1982 saw the publication of Roald Dahl’s The BFG and the release of Steven Spielberg’s ET, both tales involving a formative relationship between a child and an otherworldly being. Author and filmmaker share an approach to childhood that is at once wondrous and disturbing, often pitting kids against malevolent adults. It was inevitable that Spielberg should eventually adapt Dahl, and apt that The BFG should be the one.
It’s taken a while, which is probably a blessing, for the technology that brings the Big Friendly Giant to life alongside real humans has been taking giant strides of its own in recent years. Combined with Mark Rylance’s remarkable performance, the BFG couldn’t be more vivid.
Dahl’s book concerns the coming together of two lonely souls, one a 10-year-old orphan, the other a giant as old as the Earth. Like many children’s books The BFG quietly promotes tolerance for anyone out of the ordinary, though Dahl makes the important distinction between the friendly, nay vegetarian giant, and the cannibalistic variety.
Insomniac Sophie (Ruby Barnhill) is wandering the halls of a London orphanage in the middle of the night, when she spots a stealthy shadow in the street outside her window. This is the BFG, on one of his clandestine visits to the city. Fearing that she will report his presence, he captures the girl and returns with her to Giant Country.
The kidnap and introduction to the giant sees Spielberg at his best. The detailed discovery of the giant’s home is full of mystery and wonder. The director also understands the value of making his initial appearance and utterings sufficiently fearsome; after all, he has no intention of letting the girl go, and so her plight appears a gloomy one.

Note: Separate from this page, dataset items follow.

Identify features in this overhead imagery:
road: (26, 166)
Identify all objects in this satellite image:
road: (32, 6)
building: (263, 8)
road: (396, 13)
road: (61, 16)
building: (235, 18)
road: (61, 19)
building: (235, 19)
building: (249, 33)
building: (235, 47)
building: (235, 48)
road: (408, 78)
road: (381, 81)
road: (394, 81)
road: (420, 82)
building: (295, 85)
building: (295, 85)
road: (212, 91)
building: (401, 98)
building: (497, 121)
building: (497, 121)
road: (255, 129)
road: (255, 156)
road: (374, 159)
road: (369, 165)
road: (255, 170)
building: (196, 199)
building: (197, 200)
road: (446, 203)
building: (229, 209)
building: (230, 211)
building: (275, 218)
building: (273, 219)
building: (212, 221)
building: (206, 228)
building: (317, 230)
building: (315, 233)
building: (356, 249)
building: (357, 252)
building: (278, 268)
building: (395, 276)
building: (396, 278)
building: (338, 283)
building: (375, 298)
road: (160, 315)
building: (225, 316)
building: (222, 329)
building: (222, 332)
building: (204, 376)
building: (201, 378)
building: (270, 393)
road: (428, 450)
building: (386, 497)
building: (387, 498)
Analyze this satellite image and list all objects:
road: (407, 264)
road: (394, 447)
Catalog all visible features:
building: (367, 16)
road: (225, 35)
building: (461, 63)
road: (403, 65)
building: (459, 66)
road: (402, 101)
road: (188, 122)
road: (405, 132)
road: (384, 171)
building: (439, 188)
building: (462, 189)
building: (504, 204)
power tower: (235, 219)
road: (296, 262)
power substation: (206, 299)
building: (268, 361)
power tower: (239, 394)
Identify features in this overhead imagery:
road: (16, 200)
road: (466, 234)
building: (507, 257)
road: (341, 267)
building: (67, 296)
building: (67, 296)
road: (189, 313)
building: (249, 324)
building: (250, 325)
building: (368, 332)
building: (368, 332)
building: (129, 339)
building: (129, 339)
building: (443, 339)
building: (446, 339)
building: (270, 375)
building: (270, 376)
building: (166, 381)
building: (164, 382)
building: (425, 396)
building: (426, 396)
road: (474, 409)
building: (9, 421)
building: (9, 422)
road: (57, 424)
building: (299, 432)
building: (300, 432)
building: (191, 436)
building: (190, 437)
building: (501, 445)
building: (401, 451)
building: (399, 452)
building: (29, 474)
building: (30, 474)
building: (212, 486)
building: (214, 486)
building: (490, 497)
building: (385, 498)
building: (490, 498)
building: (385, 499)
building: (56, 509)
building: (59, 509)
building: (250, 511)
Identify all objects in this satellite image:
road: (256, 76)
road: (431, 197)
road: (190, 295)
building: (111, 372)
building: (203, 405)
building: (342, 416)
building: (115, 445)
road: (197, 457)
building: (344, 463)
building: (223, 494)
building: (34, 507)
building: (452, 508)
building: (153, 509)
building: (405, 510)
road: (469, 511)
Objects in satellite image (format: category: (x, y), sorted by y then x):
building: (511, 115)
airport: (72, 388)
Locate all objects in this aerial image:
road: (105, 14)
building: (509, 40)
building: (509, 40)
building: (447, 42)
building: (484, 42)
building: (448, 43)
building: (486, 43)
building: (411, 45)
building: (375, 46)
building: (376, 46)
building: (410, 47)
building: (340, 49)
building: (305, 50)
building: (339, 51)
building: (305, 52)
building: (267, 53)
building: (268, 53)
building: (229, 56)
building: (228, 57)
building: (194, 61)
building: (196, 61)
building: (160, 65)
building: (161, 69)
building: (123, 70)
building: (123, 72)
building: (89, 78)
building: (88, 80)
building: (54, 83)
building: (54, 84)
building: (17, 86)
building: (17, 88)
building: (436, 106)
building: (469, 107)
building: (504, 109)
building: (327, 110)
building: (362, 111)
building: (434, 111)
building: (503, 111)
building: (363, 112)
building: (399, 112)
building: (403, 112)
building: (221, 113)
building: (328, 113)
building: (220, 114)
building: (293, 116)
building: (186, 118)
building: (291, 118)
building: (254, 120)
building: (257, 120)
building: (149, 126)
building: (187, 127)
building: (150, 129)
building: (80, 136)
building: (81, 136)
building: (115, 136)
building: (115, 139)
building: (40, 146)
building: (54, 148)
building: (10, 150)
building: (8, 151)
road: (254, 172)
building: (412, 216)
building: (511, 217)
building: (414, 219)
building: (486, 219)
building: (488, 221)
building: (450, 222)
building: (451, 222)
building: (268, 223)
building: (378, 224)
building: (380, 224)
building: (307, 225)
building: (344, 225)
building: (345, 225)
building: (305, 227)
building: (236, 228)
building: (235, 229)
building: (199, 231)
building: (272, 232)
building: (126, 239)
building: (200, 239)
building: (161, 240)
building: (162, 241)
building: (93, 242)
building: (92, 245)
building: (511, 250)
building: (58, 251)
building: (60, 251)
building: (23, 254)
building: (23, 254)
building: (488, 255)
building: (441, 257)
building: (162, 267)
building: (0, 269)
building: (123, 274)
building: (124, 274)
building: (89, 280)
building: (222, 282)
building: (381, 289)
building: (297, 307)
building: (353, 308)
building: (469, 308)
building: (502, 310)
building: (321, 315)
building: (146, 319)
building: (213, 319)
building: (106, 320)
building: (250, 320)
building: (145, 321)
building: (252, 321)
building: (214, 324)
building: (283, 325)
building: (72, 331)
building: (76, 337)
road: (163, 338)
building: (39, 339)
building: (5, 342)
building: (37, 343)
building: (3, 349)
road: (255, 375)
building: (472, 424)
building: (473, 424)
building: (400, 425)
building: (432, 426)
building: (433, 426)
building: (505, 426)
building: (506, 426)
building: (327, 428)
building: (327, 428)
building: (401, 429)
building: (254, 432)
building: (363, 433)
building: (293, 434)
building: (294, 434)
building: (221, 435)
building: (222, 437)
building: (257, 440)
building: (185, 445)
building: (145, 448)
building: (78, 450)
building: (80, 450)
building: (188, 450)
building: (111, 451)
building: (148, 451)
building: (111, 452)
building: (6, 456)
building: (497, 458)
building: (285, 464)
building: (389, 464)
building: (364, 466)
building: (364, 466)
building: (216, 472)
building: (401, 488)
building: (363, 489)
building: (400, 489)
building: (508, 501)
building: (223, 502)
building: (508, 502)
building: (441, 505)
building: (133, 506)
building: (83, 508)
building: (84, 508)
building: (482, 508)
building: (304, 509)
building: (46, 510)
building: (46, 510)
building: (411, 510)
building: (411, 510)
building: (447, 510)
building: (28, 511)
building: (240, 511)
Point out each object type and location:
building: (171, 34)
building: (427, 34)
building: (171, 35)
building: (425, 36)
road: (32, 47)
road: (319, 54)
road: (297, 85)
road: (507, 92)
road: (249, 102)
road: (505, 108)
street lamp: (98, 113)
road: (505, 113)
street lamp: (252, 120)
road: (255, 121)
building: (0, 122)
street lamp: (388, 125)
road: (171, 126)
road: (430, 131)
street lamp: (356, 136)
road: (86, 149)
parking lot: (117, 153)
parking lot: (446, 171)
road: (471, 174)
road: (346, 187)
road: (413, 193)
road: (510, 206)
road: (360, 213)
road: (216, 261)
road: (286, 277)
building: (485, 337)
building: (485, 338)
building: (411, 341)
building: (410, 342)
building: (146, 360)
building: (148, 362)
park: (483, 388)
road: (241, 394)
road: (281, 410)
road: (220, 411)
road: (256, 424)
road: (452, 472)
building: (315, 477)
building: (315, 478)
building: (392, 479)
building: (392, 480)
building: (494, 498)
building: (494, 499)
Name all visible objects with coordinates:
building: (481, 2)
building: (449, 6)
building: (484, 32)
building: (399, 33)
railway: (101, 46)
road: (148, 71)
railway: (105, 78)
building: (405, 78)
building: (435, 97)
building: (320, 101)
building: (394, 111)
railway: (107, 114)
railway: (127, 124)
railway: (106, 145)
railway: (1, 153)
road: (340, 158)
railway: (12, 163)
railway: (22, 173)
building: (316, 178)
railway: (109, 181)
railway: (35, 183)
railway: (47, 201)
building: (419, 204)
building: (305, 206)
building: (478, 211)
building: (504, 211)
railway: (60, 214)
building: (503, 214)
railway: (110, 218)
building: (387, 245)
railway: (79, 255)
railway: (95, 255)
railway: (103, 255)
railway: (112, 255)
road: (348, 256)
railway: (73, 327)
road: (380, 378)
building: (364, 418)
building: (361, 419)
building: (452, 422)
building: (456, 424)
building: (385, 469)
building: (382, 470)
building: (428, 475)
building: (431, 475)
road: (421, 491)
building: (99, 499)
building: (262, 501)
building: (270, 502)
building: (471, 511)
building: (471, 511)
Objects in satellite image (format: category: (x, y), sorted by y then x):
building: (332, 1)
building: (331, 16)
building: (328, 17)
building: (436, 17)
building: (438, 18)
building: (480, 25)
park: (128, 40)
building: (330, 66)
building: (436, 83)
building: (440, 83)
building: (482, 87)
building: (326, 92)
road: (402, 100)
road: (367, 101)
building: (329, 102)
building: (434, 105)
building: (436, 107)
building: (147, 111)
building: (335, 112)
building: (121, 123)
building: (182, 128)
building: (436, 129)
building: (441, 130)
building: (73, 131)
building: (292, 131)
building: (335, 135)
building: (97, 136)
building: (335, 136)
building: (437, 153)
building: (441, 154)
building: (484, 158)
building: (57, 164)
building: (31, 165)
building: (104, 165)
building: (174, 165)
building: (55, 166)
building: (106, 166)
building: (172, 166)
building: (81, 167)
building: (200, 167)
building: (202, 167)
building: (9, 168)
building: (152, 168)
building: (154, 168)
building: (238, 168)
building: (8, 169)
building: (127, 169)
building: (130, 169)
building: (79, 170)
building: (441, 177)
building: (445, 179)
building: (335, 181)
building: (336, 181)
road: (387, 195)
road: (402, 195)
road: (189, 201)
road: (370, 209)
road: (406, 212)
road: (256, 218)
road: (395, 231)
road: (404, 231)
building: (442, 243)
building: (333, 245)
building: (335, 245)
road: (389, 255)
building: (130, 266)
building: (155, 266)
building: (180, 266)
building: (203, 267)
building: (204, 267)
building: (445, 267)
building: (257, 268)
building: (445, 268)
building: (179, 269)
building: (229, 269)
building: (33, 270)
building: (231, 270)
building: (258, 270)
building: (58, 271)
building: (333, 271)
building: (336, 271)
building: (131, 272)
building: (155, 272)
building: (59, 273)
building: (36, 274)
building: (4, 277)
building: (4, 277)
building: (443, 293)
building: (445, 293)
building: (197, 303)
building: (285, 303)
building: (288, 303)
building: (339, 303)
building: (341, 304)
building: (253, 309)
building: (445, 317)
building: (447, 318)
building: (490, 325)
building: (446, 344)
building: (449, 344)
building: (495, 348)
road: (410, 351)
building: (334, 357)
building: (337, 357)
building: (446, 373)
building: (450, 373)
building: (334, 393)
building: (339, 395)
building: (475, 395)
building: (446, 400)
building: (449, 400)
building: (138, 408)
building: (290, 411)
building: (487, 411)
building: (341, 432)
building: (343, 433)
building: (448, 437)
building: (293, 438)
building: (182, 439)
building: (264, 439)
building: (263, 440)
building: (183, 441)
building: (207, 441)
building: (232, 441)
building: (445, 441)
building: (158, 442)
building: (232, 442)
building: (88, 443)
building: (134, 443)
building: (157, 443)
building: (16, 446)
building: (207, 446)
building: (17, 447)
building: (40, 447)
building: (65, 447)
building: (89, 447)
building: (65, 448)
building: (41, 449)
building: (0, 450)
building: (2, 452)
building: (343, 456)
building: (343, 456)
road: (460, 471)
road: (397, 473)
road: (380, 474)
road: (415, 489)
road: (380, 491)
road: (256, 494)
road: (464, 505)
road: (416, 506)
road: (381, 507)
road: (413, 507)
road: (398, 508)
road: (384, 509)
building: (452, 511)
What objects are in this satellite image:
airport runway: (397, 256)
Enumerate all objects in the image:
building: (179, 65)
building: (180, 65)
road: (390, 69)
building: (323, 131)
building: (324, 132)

And this makes the truth about the chap all the more pleasurable. “You has me wrong” he pleads. Indeed, in his brood he’s the exception rather than the rule – the “runt” who is dwarfed by the others, a sweet-natured man amongst trailer trash, a vegetarian as opposed to what he describes as the “cannybullies” who feast on “human beans.”
And whereas the others do little more than sleep and eat, The BFG has a hobby – catching dreams, from a mystical place to which only he has access, bottling them, and at night blowing the happy ones into the bedrooms of human children.
Once Sophie’s fear is dispelled, she must tune into his deliciously nutty vocabulary, which not only affords new nouns (Frobscottle, his favourite drink with the surprise effect; the Snozzcumber, his staple vegetable) but some cheerfully confused phrases, as when he refers to himself as “a feature of habit.”
Rylance dispenses this language with the dexterity of a true Shakespearean, adding hugely to the fun of the piece. More than this, anyone who has seen or heard the actor being interviewed will recognise his own, eccentric benevolence informing the BFG’s personality. And such is the quality of the computer animation that we really feel we’re seeing Rylance reconfigured as a giant. The effect is uncanny.
Surprisingly, it’s the storytelling that is a little lacking. Though the adaptation by ET scriptwriter Melissa Mathieson is perfectly good, this doesn’t feel like Spielberg at his most nimble.
The long section in which Sophie and the BFG win an audience with the Queen (Penelope Wilton) drags horribly, stopping the story in its tracks. And the magic ingredient needed to fuse fantasy with a version of reality – an ingredient that Spielberg usually has at his fingertips – is absent here. Overall, then, the result has plenty of charm but is not the classic we might have expected.